Don’t Expect The Typical Interview Questions
Mease says she’s been training interviewers to ask questions that really assess a candidate’s ability to learn and adapt and innovate–those don’t necessarily include telling about weaknesses or where you see yourself in five years. “The goal of the interview is to hopefully have candidates show how they would actually respond to a situation, versus an easily rehearsed and practiced answer,” she says.
Lipscomb says that for him, one of the most important points a candidate can make is to tell why they are interested in working there. “I was interviewing an executive candidate not too long ago,” he recalls, “and the executive’s actual answer was now that you guys just had another round of fundraising, clearly you are going somewhere.” From there, says Lipscomb, the conversation went to valuation of the company and the potential share price. “That’s not the motivation for you to be here,” he contends, “We want you here because you want to help revolutionize healthcare, you want to help empower consumers.”
Be Able To Work Through A Problem On The Spot
Mease admits that she’ll sometimes throw out a current challenge that the company’s facing, specific to people operations, and ask them how they would approach it. “I’m not necessarily looking at the exact content of their answer,” she points out, “but more around their structure and thought process and what they’re considering.”
Don’t Be Afraid To Say You Don’t Know
There are always some jitters going into an interview. Especially if you think this is your dream job and the stakes are pretty high and you really want to make a good impression. So, sweaty palms notwithstanding, Mease and Lipscomb say that someone who really is super enthusiastic, but also really kind of nervous shouldn’t be afraid to be authentic.
“Whoever’s sitting across from you wants you to do well,” Mease says. ” I would say just be humble, and be curious. It’s okay not to have the answer,” she adds. No one is expecting a job seeker, especially a more junior level candidate, to come in as an expert. But if a new grad, or someone junior in their career demonstrates curiosity, and an interest to know for the right reasons, it’s a good sign. “It’s just important that someone walks in here open to learning, and not pretending like they have all the answers,” says Mease.
Ask Unexpected Questions
“It’s amazing, honestly, how many people will say, ‘I don’t have any questions.’ It’s such a missed opportunity,” says Lipscomb, “For me, it also just shows you probably just don’t care.”
23andMe has about 12 years of history, he points out, so there’s a lot to read out there.
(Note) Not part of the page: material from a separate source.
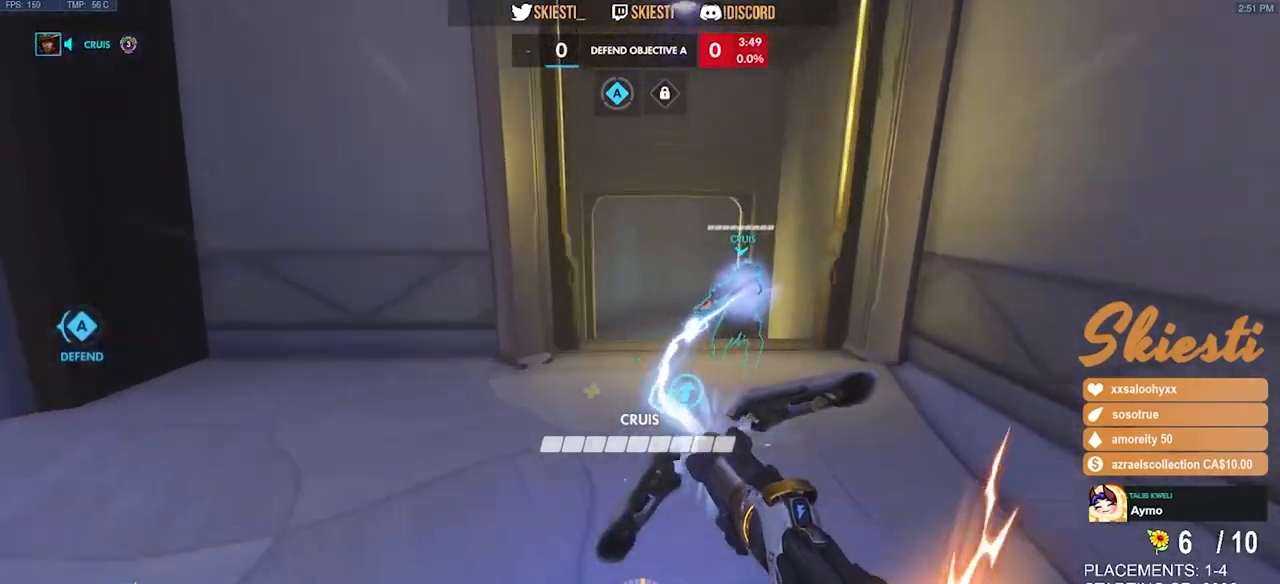
{"keys": ["a", "d", "w"], "mouse": ["left"], "events": [[33, "shift", "up"], [66, "a", "up"], [300, "d", "down"], [483, "a", "down"]]}
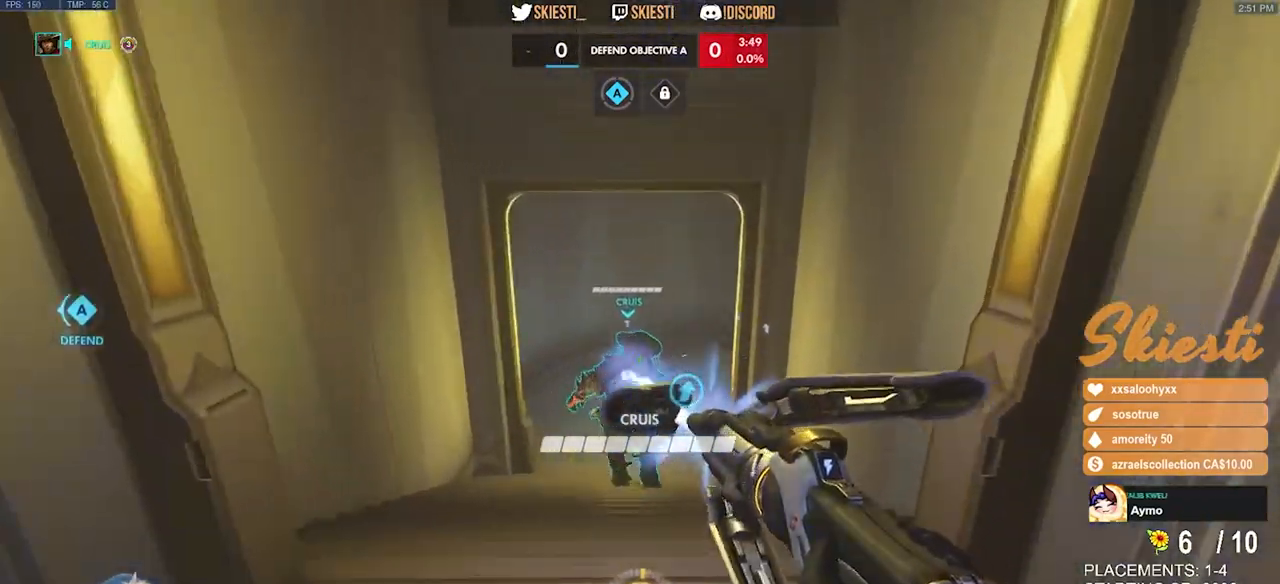
{"keys": ["d", "s"], "mouse": ["left"], "events": [[33, "d", "up"], [83, "w", "up"], [266, "s", "down"], [333, "a", "up"], [466, "d", "down"]]}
And Wojcicki’s TEDtalks are accessible, too. Lipscomb says when he was interviewing and preparing to meet with her, he watched about 10 talks she gave. “I joked with her about it,” he recalls, but it should go beyond having a story based on something you experienced about the company. “A lot of [managers here] love when people actually give us feedback about the business, or they have thoughtful questions,” he says. If they just ask questions that can be discovered clicking around on their website, it’s a potential strike.
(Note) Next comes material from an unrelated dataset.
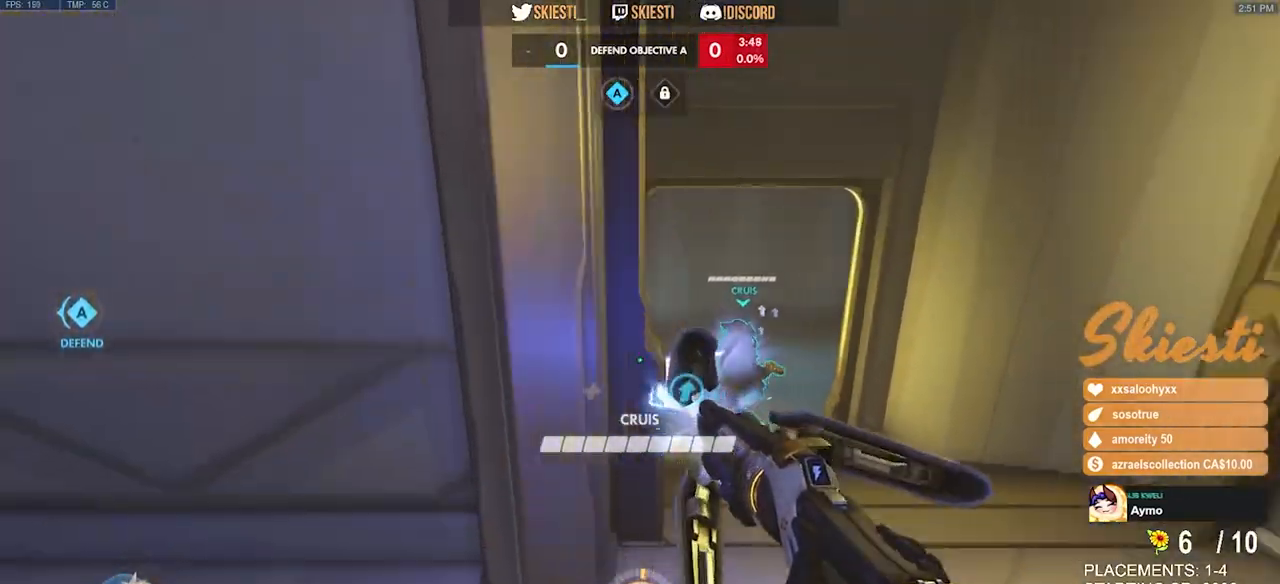
{"keys": ["a", "d", "s"], "mouse": ["left"], "events": [[500, "a", "down"]]}
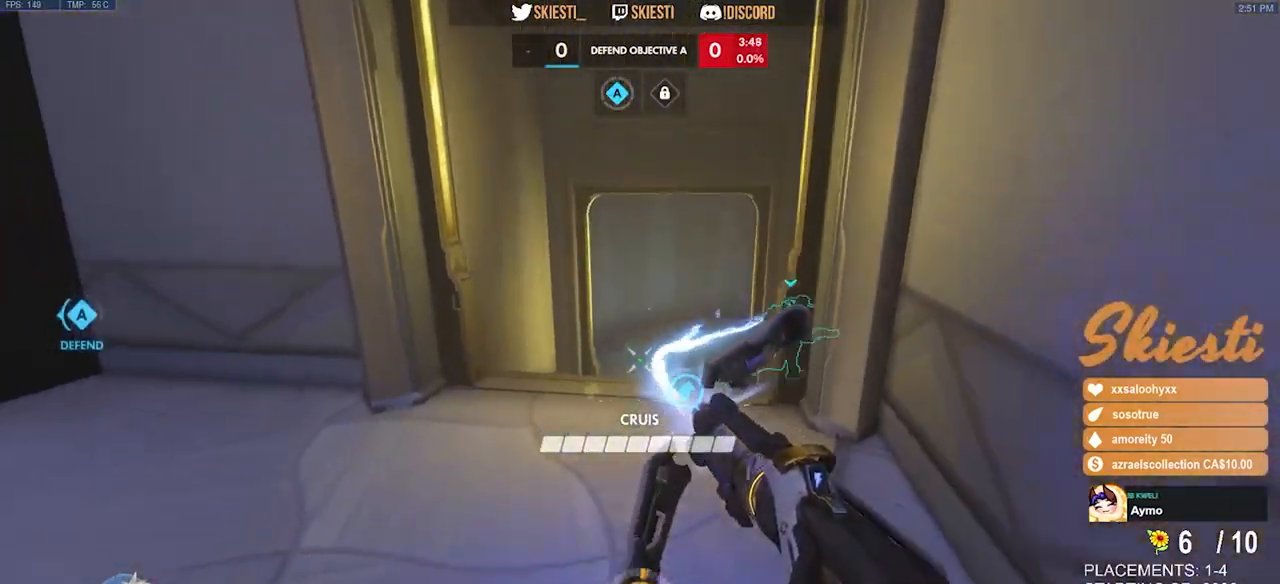
{"keys": ["d", "w"], "mouse": ["left"], "events": [[116, "d", "up"], [150, "s", "up"], [350, "w", "down"], [433, "a", "up"], [500, "d", "down"]]}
Says Mease, “I would encourage that person to just not be afraid to have big ideas.” She says that a pioneering company like 23andMe wants employees to come to have goals for themselves or the company.
Adds Lipscomb, “Just because you’re interviewing for that specific role, that’s your functional hat. Put on your CEO hat, and think about the whole business.” He suggests candidates come with ideas for the whole business. “It’s such a complex, rich business that I think there’s a lot of opportunity for candidates, and new hires, and everybody to think beyond just their own functional area of discipline, and try to think about the future of 23andMe.”